I feel bad for ragging on Niki as she was in a horrible accident in which she almost died years ago, but this is the big time and she moves like she's on a show (as a contestant) called Make Me a Hostess. The producers seemed to realize that Tyson's the man, and unlike was the case in the casting special, he fully owns the hour. At first I did not like long face judge woman either, but she seems to know her deal. But Cory Bautista?

The guy is clueless as he's going off on Holly and her do (John's on the money about the Isabella resemblance as missed it originally) and she rocks in every way. She's top on my list along with Jacki, Stephanie and maybe Shannon. I know that Washington DC (my home) may not be a fashion mecca, but I like her hair and it's not like pulled a Britney.

I was so happy to see that Ronnie is cool and is really likable and a contender. I think that it's going to be all about Ronnie and Perry, with Ben as the people's choice dark horse.

It will be interesting to see how they handle putting together a show in only a week.  Great possibilities to shake things up as needed per audience feedback, but no other show of this genre has been this bold as they'll have to move quickly. I can see this replacing my now removed America's Next Top Model as my "model show." The latter had to taken off the DVR season pass as there are guys I know (hairy half back types) who'd sooner be top female models than the girls they had last cycle. Also the show got beyond stale for me.
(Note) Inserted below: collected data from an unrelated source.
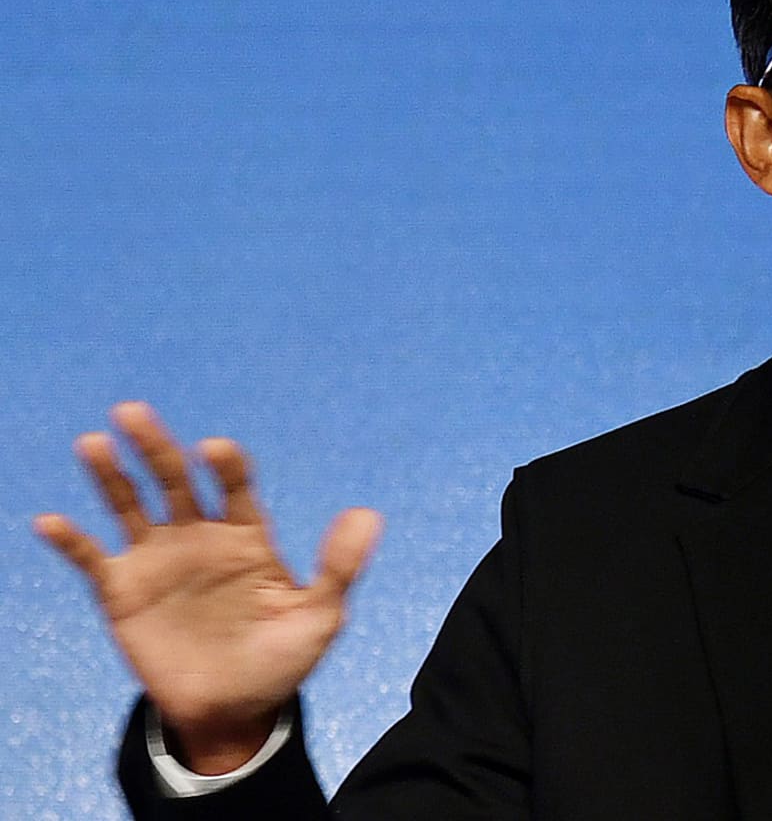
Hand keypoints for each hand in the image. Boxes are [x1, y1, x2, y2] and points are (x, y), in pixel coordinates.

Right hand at [34, 402, 381, 774]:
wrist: (235, 711)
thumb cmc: (280, 660)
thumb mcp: (319, 617)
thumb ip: (339, 567)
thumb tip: (369, 514)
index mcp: (247, 536)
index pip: (233, 486)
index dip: (225, 466)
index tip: (216, 449)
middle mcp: (199, 537)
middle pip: (175, 480)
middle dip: (157, 446)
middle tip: (134, 411)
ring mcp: (159, 561)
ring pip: (130, 506)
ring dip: (111, 476)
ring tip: (93, 443)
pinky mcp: (124, 592)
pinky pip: (92, 560)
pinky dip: (71, 541)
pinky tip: (50, 521)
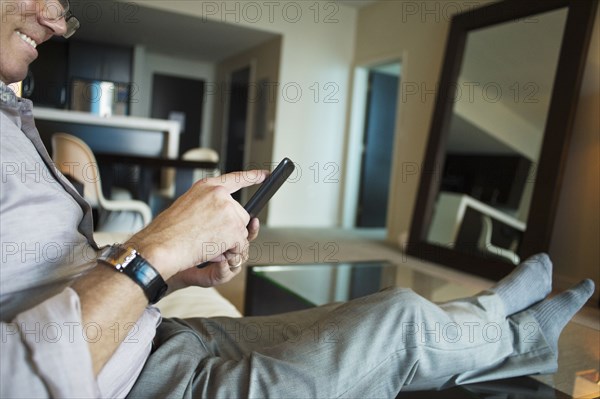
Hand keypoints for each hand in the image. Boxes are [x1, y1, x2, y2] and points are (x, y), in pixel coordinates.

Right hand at [126, 170, 266, 280]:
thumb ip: (207, 206)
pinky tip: (213, 251)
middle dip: (231, 229)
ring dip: (229, 243)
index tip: (265, 175)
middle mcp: (220, 195)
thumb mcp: (186, 206)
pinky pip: (241, 246)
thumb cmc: (167, 232)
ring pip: (242, 232)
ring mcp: (228, 211)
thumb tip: (225, 218)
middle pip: (241, 215)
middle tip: (210, 237)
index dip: (252, 177)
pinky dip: (230, 253)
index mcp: (206, 187)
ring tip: (206, 243)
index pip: (235, 178)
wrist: (161, 246)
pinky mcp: (234, 228)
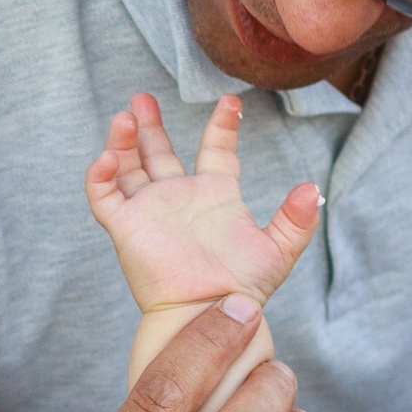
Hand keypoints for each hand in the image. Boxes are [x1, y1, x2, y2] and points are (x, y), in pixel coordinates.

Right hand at [86, 91, 319, 317]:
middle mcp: (180, 198)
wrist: (210, 314)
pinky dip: (100, 175)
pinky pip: (104, 196)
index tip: (231, 103)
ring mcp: (150, 211)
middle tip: (142, 96)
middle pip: (159, 152)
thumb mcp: (278, 251)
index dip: (222, 126)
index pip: (215, 150)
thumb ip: (295, 220)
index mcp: (215, 196)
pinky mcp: (126, 228)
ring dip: (124, 141)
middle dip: (150, 125)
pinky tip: (108, 156)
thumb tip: (312, 189)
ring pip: (128, 167)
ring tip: (126, 115)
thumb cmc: (244, 288)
Welcome Make Me A Supermodel....... A nice surprise that I thought would be unwatchable. No more clothes burning people.... It's cold out there.

While female voters tend to be evil versus other women, I think that Dominic has to be sent home this week as there is room only one Dominic and he's found on JDMA's show.

I'll have to catch the liveblog in real time next week.

Dan McCallum's picture

Oxygen

Josh, it's a blessing and a curse that you don't have Oxygen. They barely blur anything and there is no show in history (esp on cable) that works in that much male nudity.
Josh Aterovis's picture

Curse?

And how exactly is that a curse then?
AbqGWM's picture

Janice

Janice is the curse of the show. She is crazy, not in a fun make you laugh crazy but in a contantly cringing sort of crazy.
Dan McCallum's picture

Tongues

Wait, two posts in a row where profile pics have their tongues sticking out! Does this constitute a trend? Do I need to change my picture?